Although some believe that it is just a marketing ploy, the initiative by the American Procter and Gamble company remains noteworthy. For one of its shampoos, the brand mobilised hundreds of NGOs throughout the world and developed a bottle whose composition was 25% plastic waste collected on beaches. Tasked with developing the appropriate formula, the Austrian Alpla company was able to develop the new bottle which both protects the products and ensures the safety of consumers. A true feat knowing how complicated it is to recycle plastics collected in the marine environment due to the degradation caused by UV rays and seawater, among others.
Finally, closer to the consumer side of things, L’Occitane, one of the French cosmetics giants that has several hundred stores throughout the world, has its own collection system for recycling its bottles. Its final objective is to offer packaging that is 100% made up of recycled polymers such as rPET by 2025. The circular economy is going full steam.
The cosmetics industry is a major consumer of plastic packaging. Many brands now sell their products in recycled plastic bottles.
Plastics switch up their diet
The beverage industry, one of the major consumers of PET, has for several years been giving thought to doing without petroleum-based plastics. Surprisingly, two major competitors in the water industry, Danone and Nestlé Waters, joined forces with Origin Materials, a recently-established American company, to create the NaturALL Bottle Alliance. The three partners have set themselves the objective of launching a 100% biosourced PET bottle whose raw materials do not compete with food production. In this case, it is PET made from cellulosic fibres of various origins, such as used cardboard and sawdust, or even rice straw. Another project led by Danone and Coca Cola relates to PEF (polyethylene furanoate), which is actually made from sugar cane, beet, wheat and corn. A future generation of PEF, sourced from agricultural and paper waste, is currently being developed. A state-of-the-art material, this polymer is entirely biosourced.
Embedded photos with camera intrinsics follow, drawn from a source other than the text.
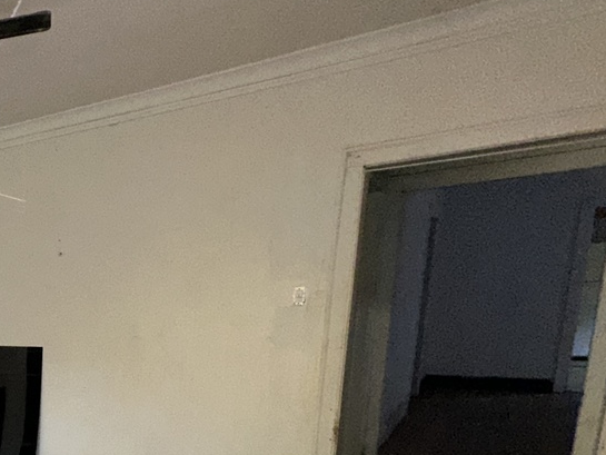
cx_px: -170
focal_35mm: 37
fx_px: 648
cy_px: 428
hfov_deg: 35.4
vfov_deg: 35.8
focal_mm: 2.22
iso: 160
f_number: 2.2
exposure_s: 1/80
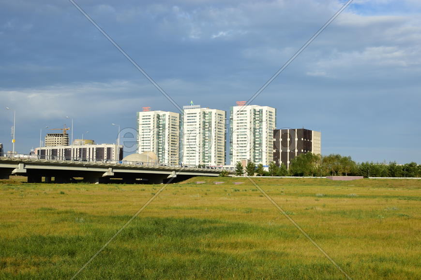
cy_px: 140
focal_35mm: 48
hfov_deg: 41.1
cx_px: 210
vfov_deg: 28.1
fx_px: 561
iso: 100
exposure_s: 1/200
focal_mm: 32
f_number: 9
It is intended for other applications than biosourced PET, such as carbonated drinks and oxygen-sensitive products as it has particularly advantageous barrier properties.
Finally, many brands have started using biosourced polymers to manufacture coffee capsules. Made from PLA (polylactic acid) and cellophane, the capsules are compostable and their small size means that they can be composted in bins specially designed for apartments.
The latest generations of biosourced plastic coffee capsules are compostable.
There is no lack of imagination and projects, and this is to be welcomed. That being said, avoiding plastic fragments in the soil is easily achieved and begins with the civic duty not to litter and employ appropriate sorting methods. . Although most polymer packaging is recyclable even the one that is not will end up in incinerators where it will make an excellent fuel to produce energy or heat at a lower cost.